PROBLEM TO WORK ON: How do the records below read from their first line through the line containing "Figure 1: EM"? Write those lines out exactly.

[EXERCISE INPUTS — start]

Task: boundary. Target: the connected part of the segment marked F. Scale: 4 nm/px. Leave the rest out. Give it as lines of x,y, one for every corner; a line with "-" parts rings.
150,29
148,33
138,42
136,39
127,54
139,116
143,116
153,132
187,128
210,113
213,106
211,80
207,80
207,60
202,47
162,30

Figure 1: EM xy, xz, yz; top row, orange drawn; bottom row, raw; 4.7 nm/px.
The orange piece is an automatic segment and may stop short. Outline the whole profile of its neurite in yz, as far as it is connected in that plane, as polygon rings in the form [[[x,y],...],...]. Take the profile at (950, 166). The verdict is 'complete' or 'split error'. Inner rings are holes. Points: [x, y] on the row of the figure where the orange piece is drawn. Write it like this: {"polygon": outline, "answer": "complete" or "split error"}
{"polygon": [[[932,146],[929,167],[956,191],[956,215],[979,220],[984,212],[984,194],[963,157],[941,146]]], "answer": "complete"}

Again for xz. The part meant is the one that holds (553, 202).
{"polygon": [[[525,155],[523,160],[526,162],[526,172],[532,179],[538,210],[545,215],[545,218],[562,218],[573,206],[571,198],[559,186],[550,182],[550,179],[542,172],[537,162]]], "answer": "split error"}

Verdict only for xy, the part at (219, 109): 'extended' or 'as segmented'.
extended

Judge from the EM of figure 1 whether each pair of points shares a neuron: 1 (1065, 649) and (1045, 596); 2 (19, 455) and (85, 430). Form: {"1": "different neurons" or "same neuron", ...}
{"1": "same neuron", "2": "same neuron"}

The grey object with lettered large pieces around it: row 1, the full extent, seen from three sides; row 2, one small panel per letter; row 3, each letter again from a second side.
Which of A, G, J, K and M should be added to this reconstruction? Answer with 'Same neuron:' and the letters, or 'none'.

[EXERCISE INPUTS — finish]

SOLUTION:
Task: boundary. Target: the connected part of the segment marked F. Scale: 4 nm/px. Leave the rest out. Give it as lines of x,y, one for every corner; a line with "-" parts rings.
150,29
148,33
138,42
136,39
127,54
139,116
143,116
153,132
187,128
210,113
213,106
211,80
207,80
207,60
202,47
162,30

Figure 1: EM xy, xz, yz; top row, orange drawn; bottom row, raw; 4.7 nm/px.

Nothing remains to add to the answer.